### Available data
○ ○ ○ ○

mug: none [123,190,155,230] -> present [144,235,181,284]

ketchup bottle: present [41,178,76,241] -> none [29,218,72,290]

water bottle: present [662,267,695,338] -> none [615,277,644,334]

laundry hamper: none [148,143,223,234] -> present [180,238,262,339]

○ ○ ○ ○

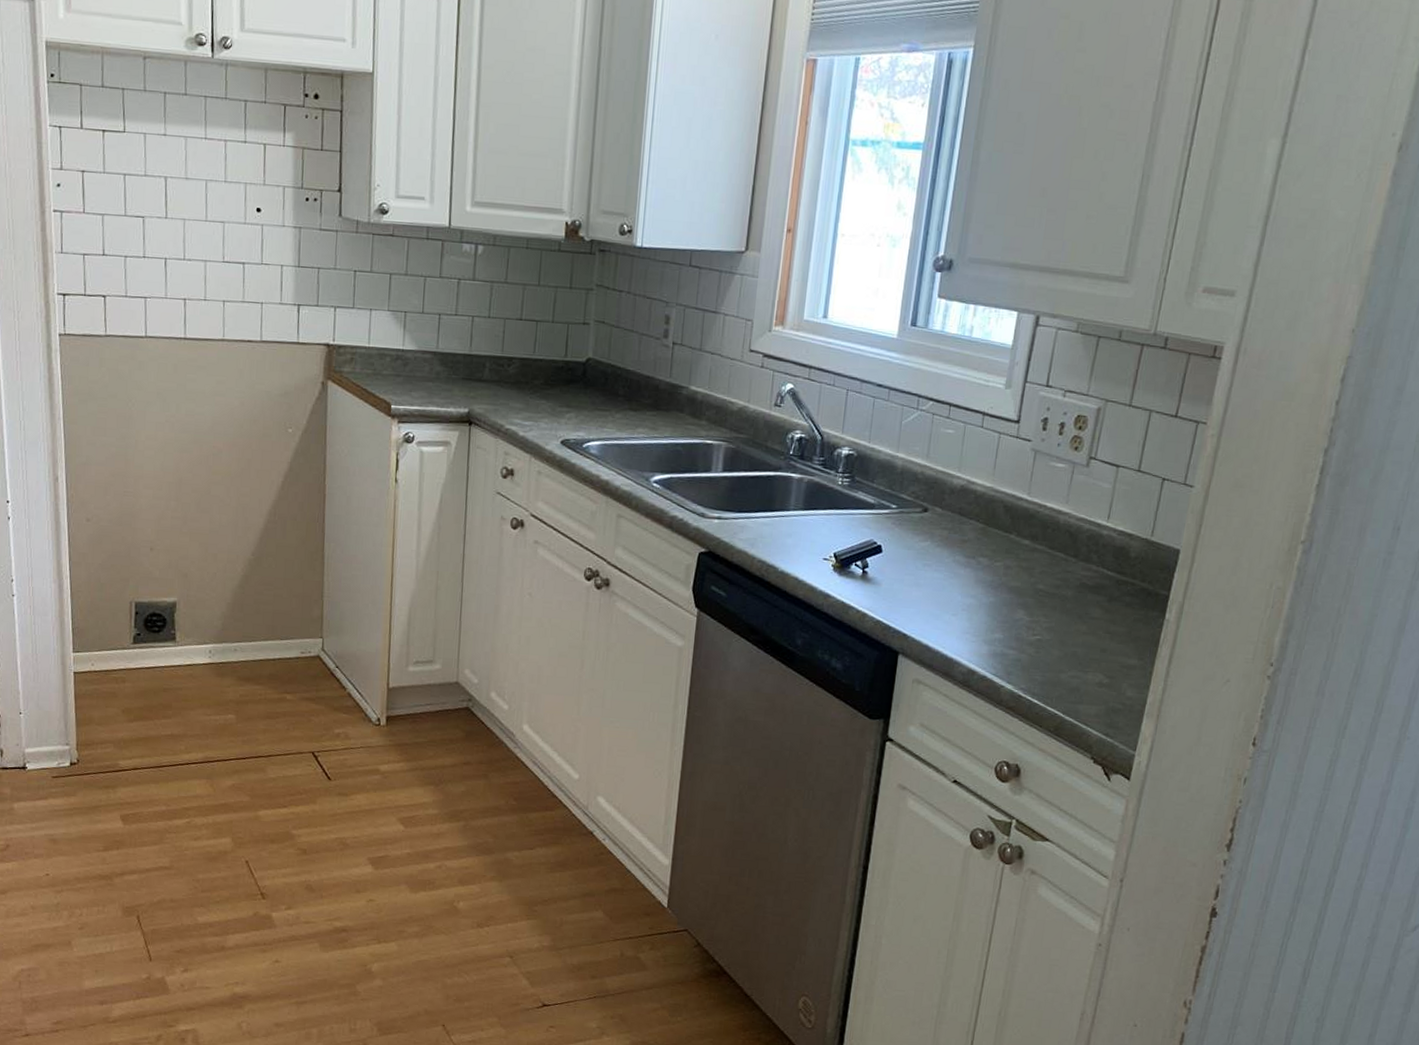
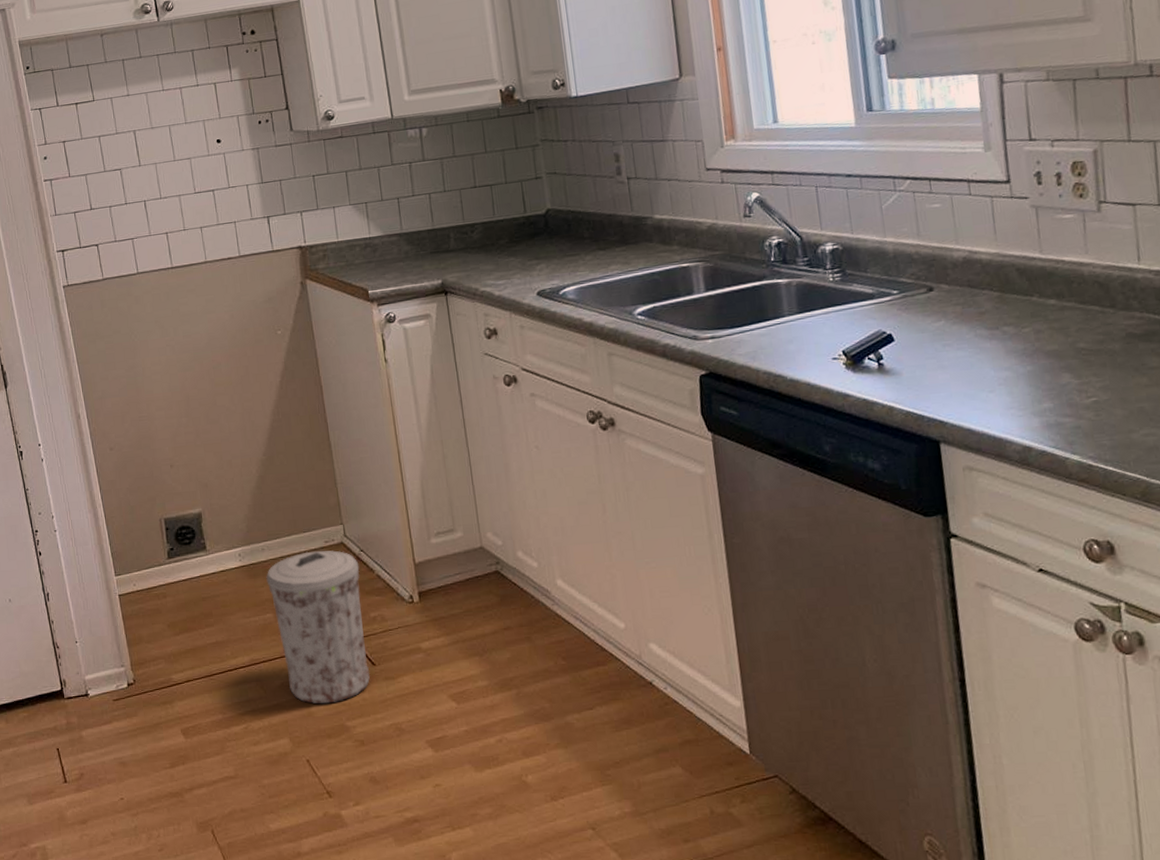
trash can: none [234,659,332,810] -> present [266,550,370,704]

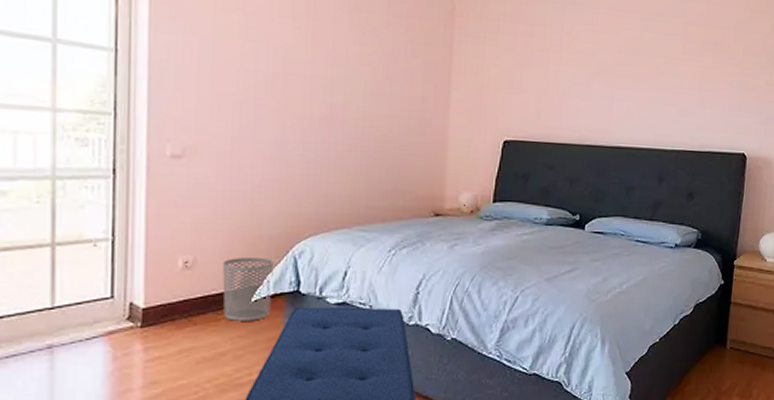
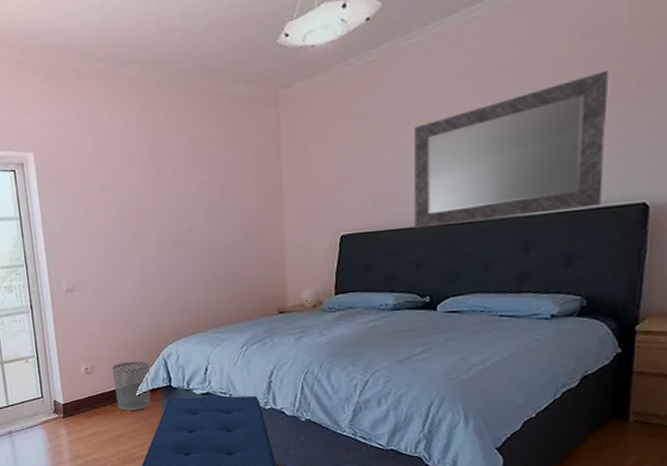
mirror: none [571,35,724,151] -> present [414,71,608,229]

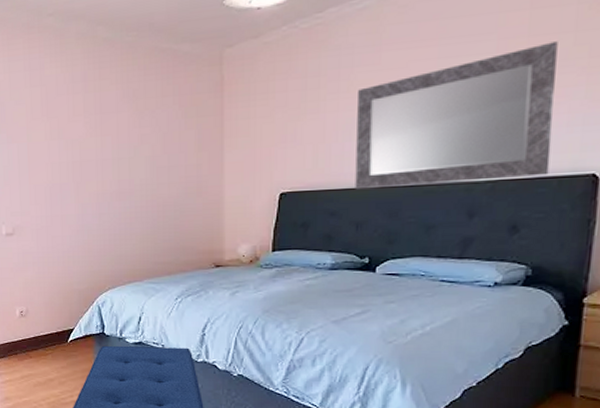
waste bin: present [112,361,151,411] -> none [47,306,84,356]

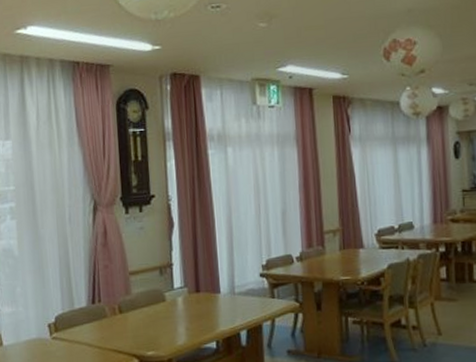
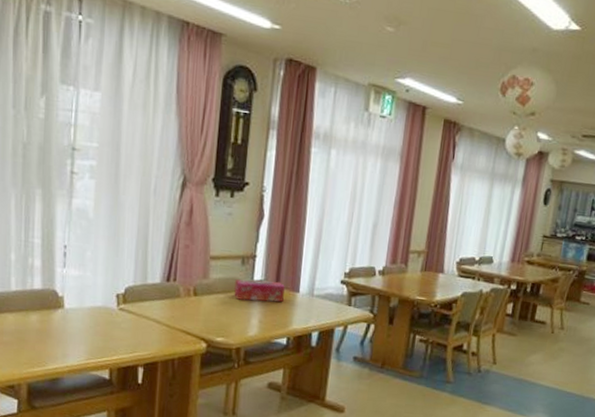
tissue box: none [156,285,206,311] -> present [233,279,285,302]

○ ○ ○ ○

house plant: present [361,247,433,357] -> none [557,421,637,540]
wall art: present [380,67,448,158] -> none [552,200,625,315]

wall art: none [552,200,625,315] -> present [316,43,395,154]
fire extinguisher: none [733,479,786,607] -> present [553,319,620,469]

○ ○ ○ ○

### Exercise brief
Go to the line in the material above that contains "wall art: none" and copy exactly from there through the line that contains "fire extinguisher: none", stopping after it.

### Result for this exercise
wall art: none [552,200,625,315] -> present [316,43,395,154]
fire extinguisher: none [733,479,786,607] -> present [553,319,620,469]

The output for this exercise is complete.